### Provided material
--------------------------------
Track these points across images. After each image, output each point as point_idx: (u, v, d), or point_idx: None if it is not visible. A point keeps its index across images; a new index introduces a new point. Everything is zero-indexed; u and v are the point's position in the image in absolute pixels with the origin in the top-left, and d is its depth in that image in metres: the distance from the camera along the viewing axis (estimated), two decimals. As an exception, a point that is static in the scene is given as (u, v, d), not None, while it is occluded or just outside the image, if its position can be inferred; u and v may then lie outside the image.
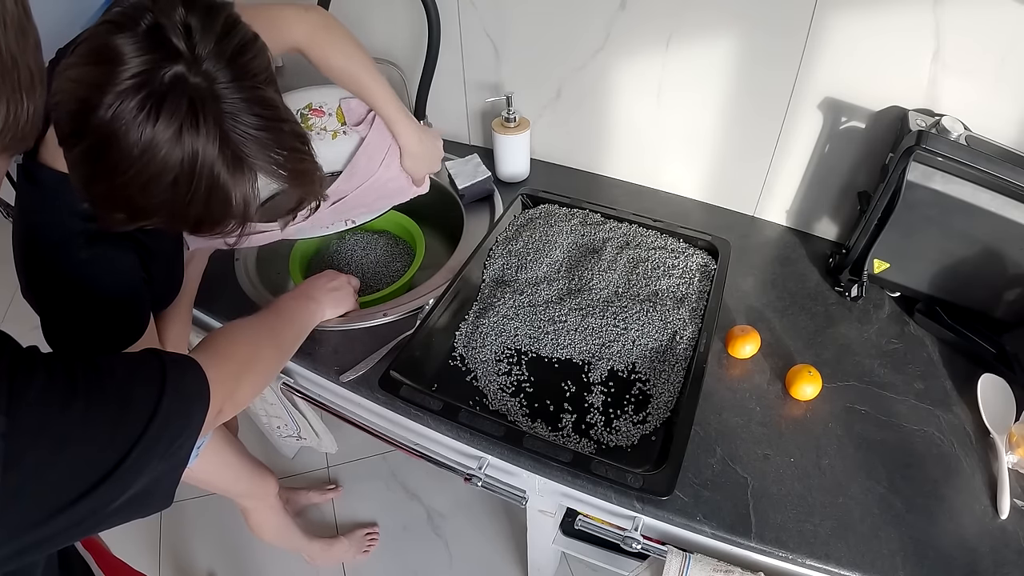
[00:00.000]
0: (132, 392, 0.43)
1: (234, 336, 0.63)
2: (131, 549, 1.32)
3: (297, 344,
--------------------------------
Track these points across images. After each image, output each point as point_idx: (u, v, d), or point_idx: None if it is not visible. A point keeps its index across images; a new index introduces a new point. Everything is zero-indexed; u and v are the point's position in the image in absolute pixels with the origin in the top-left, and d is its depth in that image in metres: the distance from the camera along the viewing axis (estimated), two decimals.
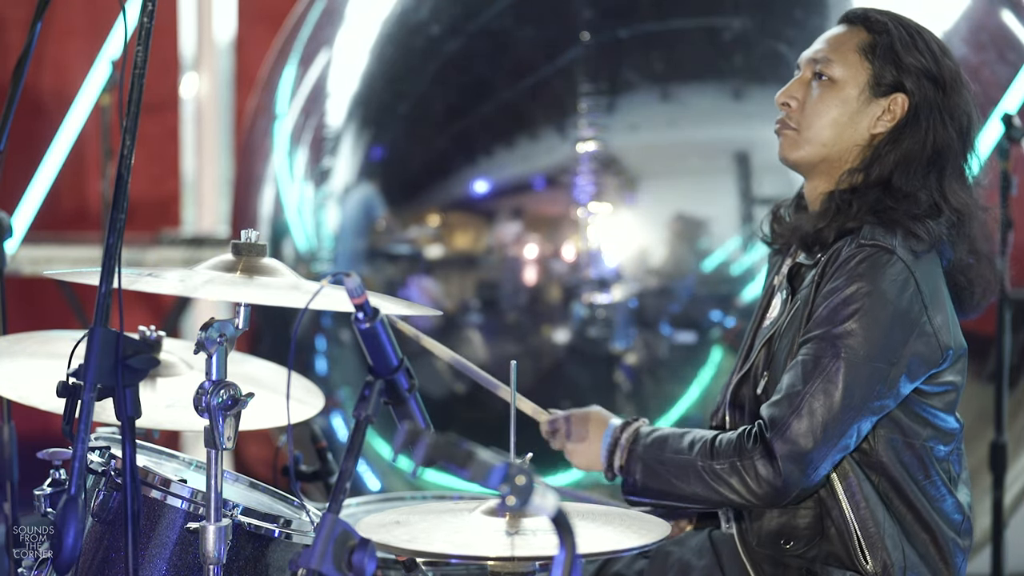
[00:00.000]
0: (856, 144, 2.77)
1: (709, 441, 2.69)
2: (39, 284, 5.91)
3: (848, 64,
--------------------------------
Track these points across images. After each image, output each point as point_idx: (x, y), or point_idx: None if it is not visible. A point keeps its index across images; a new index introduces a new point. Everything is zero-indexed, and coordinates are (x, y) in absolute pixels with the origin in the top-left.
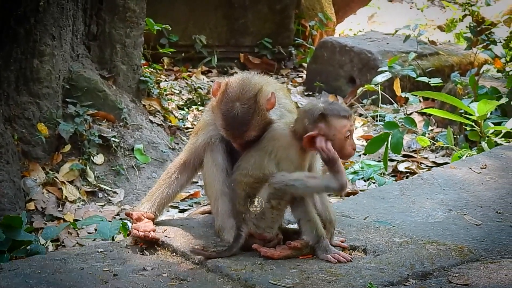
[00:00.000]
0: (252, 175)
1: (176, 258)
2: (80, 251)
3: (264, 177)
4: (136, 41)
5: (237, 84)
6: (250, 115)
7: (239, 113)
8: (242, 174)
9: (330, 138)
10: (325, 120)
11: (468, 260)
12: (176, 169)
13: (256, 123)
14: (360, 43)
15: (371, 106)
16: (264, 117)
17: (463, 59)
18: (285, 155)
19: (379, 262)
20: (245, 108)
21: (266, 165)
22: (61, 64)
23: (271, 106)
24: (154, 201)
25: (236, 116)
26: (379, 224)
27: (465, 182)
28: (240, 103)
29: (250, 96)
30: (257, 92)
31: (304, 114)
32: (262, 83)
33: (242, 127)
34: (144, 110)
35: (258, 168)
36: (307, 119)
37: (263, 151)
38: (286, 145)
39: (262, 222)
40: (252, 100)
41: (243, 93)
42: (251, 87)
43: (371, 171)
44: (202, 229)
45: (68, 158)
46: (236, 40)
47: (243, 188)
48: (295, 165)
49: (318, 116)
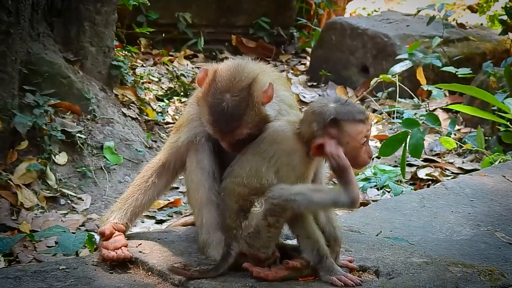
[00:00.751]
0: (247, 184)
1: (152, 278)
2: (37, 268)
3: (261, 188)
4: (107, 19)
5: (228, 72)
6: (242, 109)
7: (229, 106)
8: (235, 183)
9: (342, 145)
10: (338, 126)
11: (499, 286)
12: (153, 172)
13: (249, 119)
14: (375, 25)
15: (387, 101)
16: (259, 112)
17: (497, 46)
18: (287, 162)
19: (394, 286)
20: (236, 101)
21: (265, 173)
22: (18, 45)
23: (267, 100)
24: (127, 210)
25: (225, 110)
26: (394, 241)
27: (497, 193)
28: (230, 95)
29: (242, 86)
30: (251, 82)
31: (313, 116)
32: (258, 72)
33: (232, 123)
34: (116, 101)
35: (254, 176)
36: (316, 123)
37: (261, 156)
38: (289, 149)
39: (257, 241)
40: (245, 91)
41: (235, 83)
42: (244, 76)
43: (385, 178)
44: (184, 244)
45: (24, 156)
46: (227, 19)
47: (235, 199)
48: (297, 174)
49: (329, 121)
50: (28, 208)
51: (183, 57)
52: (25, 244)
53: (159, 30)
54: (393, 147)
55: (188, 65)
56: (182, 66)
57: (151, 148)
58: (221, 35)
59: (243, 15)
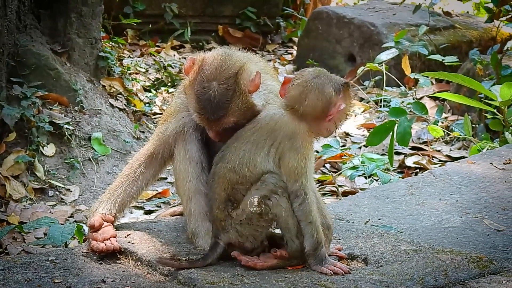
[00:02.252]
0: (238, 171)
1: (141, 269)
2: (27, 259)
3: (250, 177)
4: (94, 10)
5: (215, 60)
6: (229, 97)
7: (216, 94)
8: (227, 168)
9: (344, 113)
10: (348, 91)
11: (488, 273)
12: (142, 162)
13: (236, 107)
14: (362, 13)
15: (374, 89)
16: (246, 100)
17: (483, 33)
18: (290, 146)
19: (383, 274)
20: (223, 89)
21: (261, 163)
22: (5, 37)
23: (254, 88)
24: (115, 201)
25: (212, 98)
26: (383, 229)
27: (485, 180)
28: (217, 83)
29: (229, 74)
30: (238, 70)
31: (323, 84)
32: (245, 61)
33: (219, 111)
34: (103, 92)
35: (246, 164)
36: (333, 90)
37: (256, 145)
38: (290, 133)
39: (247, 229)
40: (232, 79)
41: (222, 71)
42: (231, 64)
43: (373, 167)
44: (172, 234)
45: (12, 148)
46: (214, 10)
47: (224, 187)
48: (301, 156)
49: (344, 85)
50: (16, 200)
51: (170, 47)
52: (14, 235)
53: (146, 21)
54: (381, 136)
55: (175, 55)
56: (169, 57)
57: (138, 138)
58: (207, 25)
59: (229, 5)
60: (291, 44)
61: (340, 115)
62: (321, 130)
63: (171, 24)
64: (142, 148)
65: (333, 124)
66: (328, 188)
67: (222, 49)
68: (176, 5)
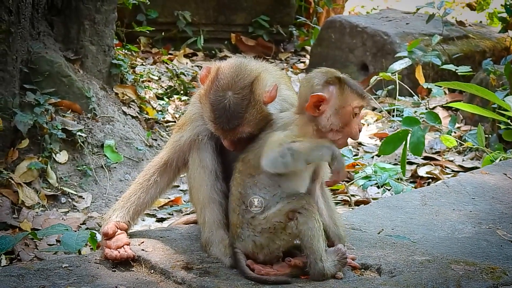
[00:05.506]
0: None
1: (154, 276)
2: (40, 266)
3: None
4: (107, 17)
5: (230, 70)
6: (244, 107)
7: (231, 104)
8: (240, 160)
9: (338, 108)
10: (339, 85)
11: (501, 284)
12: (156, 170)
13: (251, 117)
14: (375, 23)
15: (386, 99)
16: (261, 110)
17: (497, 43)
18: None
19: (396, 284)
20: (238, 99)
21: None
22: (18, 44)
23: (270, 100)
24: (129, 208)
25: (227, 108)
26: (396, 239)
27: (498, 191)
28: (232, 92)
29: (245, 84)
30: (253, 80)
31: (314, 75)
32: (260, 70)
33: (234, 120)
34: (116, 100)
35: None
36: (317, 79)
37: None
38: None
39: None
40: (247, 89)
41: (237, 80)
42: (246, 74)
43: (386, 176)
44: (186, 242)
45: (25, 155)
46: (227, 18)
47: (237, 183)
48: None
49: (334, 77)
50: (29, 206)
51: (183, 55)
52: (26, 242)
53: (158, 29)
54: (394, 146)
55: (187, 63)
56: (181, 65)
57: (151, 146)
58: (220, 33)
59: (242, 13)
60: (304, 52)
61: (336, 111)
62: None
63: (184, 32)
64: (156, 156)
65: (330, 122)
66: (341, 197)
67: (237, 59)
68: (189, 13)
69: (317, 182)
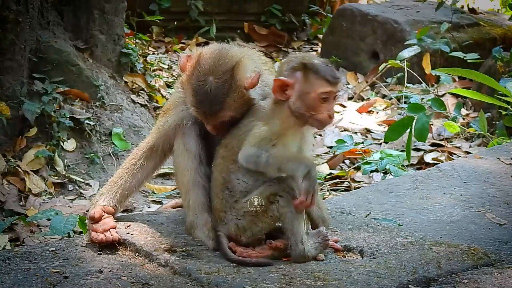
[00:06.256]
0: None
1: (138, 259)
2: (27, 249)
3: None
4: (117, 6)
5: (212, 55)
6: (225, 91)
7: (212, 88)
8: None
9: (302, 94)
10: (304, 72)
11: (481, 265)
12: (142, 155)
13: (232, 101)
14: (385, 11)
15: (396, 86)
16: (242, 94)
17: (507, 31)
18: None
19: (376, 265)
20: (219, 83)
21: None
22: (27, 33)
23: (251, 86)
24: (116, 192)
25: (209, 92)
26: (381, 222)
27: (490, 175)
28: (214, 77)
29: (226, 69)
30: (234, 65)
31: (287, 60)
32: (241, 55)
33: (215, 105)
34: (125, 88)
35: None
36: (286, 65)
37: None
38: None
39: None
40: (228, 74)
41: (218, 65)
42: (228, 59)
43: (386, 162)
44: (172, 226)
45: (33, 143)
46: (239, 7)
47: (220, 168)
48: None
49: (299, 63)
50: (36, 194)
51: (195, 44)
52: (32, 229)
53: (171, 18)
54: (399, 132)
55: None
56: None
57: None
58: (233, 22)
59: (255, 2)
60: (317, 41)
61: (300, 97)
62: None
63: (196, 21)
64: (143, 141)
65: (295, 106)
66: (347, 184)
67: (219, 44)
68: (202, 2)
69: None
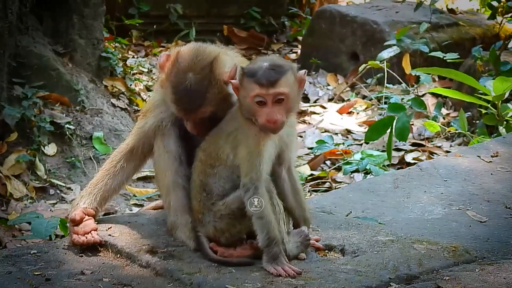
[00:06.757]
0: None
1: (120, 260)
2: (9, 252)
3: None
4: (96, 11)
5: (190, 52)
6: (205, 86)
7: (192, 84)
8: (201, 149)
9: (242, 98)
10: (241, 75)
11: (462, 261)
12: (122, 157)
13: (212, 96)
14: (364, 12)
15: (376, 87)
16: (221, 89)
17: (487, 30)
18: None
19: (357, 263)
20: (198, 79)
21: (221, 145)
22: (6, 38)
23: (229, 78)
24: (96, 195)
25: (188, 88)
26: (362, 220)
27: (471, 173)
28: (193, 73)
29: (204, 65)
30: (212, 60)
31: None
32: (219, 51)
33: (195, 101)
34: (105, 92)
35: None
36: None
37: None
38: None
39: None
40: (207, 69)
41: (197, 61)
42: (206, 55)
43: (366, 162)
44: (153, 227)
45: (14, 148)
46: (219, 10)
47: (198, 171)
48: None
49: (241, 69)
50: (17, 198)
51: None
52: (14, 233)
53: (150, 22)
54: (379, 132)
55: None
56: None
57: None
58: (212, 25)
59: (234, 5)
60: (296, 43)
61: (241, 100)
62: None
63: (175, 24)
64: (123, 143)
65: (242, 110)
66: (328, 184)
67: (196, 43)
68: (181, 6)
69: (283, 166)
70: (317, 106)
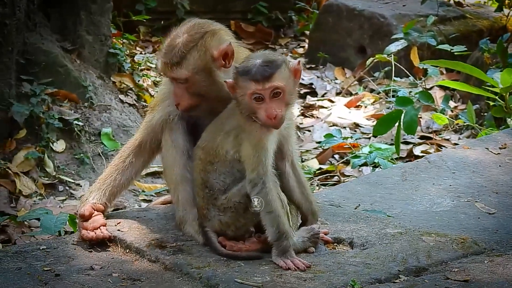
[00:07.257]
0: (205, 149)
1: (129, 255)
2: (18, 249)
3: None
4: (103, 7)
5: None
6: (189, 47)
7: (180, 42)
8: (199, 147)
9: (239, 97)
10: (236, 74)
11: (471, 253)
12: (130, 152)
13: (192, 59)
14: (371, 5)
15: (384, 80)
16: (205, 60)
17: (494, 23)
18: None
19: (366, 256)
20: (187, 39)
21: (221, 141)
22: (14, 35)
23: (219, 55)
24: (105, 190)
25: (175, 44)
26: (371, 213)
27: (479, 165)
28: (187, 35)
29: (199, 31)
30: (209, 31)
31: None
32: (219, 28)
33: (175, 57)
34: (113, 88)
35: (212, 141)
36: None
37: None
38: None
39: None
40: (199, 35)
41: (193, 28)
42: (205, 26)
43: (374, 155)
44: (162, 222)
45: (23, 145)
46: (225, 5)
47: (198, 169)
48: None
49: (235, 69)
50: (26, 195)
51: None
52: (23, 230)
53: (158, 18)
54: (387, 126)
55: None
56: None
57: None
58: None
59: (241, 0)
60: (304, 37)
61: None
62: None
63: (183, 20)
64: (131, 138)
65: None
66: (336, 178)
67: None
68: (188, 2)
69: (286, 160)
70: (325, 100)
--------------------------------
### Task prompt
Whenever a line in the records contains the word "left", copy that line.

### Answer box
Track these points across images. After each image, output each point as point_idx: (u, v, d), or point_idx: None if it is not visible. A point keeps its index across images; a new index introduces a new point. Everything is zero-indexed; u and v are the point's position in the image in absolute pixels with the origin in the top-left, and d is its depth in that image in metres: the distance from the camera along the viewing axis (estimated), two decimals. As an exception, a point that is static in the scene is given as (u, v, d), not None, while it is occluded or just outside the image, if its position can be inferred; u and v may then lie outside the image.
Track these points across images. After each image, output each point as point_idx: (u, v, d), or point_idx: None if it is not visible. A point keeps its index across images; a new index introduces a new point. Everything is zero-indexed; u and v are the point's position in the image in absolute pixels with the origin in the top-left, and d is its depth in that image in metres: the distance from the camera along the viewing axis (estimated), two decimals.
Track these points across images. After each image, output each point as point_idx: (x, y), or point_idx: None if it is not visible. A point keeps its index across images; a new index introduces a new point. Everything is zero-indexed, and coordinates are (x, y) in absolute pixels with the origin in the top-left.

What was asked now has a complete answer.